### [YOUR OBJECTIVE]
From the entries below, copy every line where the string "nicht" appears.

─── INPUT RECORDS ───

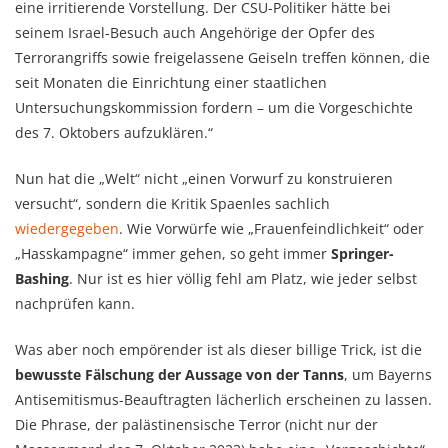
eine irritierende Vorstellung. Der CSU-Politiker hätte bei
seinem Israel-Besuch auch Angehörige der Opfer des
Terrorangriffs sowie freigelassene Geiseln treffen können, die
seit Monaten die Einrichtung einer staatlichen
Untersuchungskommission fordern – um die Vorgeschichte
des 7. Oktobers aufzuklären.“
Nun hat die „Welt“ nicht „einen Vorwurf zu konstruieren
versucht“, sondern die Kritik Spaenles sachlich
wiedergegeben
. Wie Vorwürfe wie „Frauenfeindlichkeit“ oder
„Hasskampagne“ immer gehen, so geht immer
Springer-
Bashing
. Nur ist es hier völlig fehl am Platz, wie jeder selbst
nachprüfen kann.
Was aber noch empörender ist als dieser billige Trick, ist die
bewusste Fälschung der Aussage von der Tanns
, um Bayerns
Antisemitismus-Beauftragten lächerlich erscheinen zu lassen.
Die Phrase, der palästinensische Terror (nicht nur der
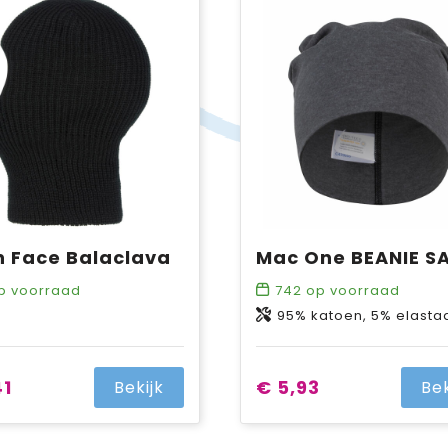
 Face Balaclava
Mac One BEANIE S
p voorraad
742
op voorraad
95% katoen, 5% elasta
41
€ 5,93
Bekijk
Bek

───

### [OUTPUT OF THE TASK]
Nun hat die „Welt“ nicht „einen Vorwurf zu konstruieren
Die Phrase, der palästinensische Terror (nicht nur der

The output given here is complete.